**What you are asked to do**: Copy the listing below word for word, leaving out the pictures.

Chart comprehension listing
..........

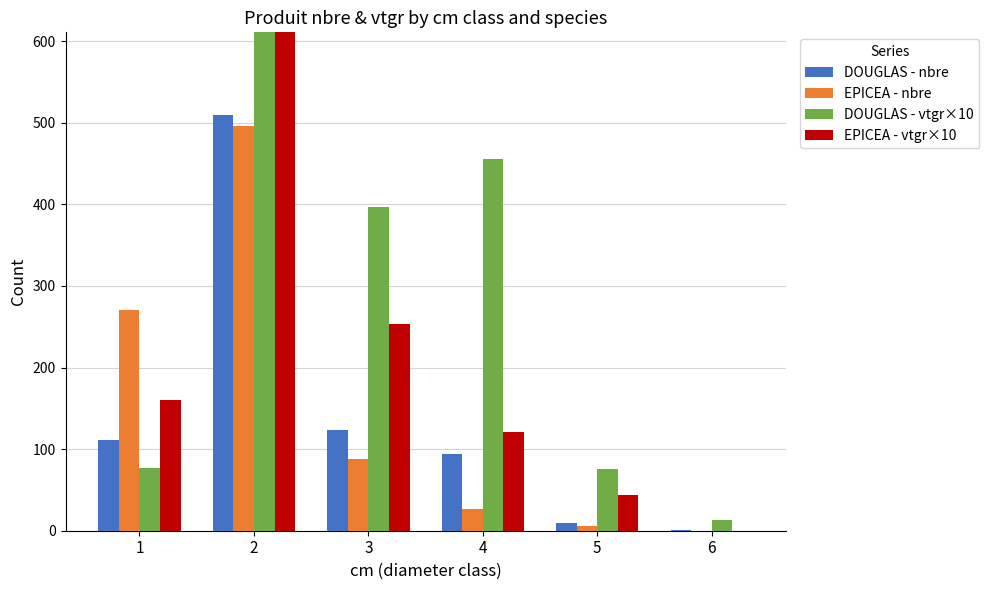

What is the total value across all series at 1?

620.0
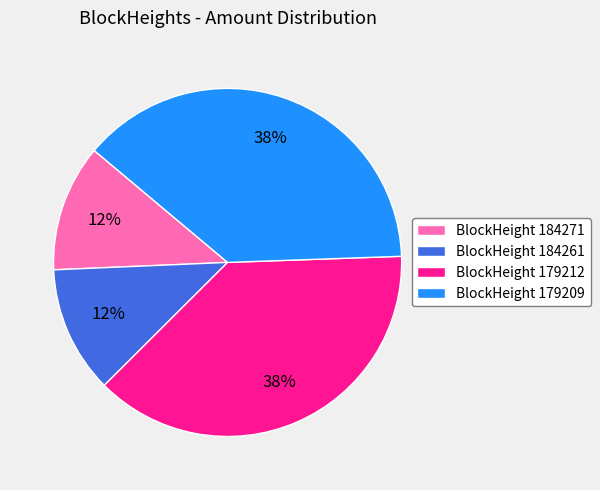

To the nearest percent, what portion does BlockHeight 184261 represent?

12%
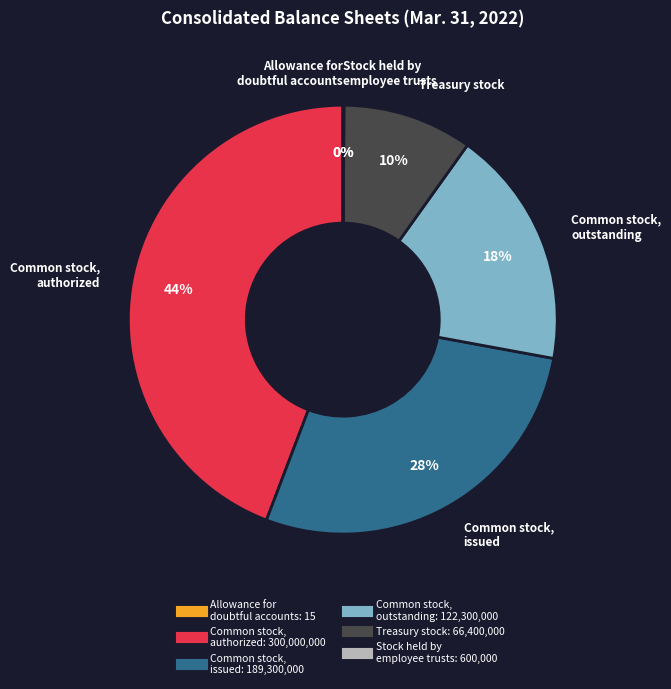

Is there a majority slice in this chart?

No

..........

**Solved problem**:
What is the total value across all series at 1?

620.0

To the nearest percent, what portion does BlockHeight 184261 represent?

12%

Is there a majority slice in this chart?

No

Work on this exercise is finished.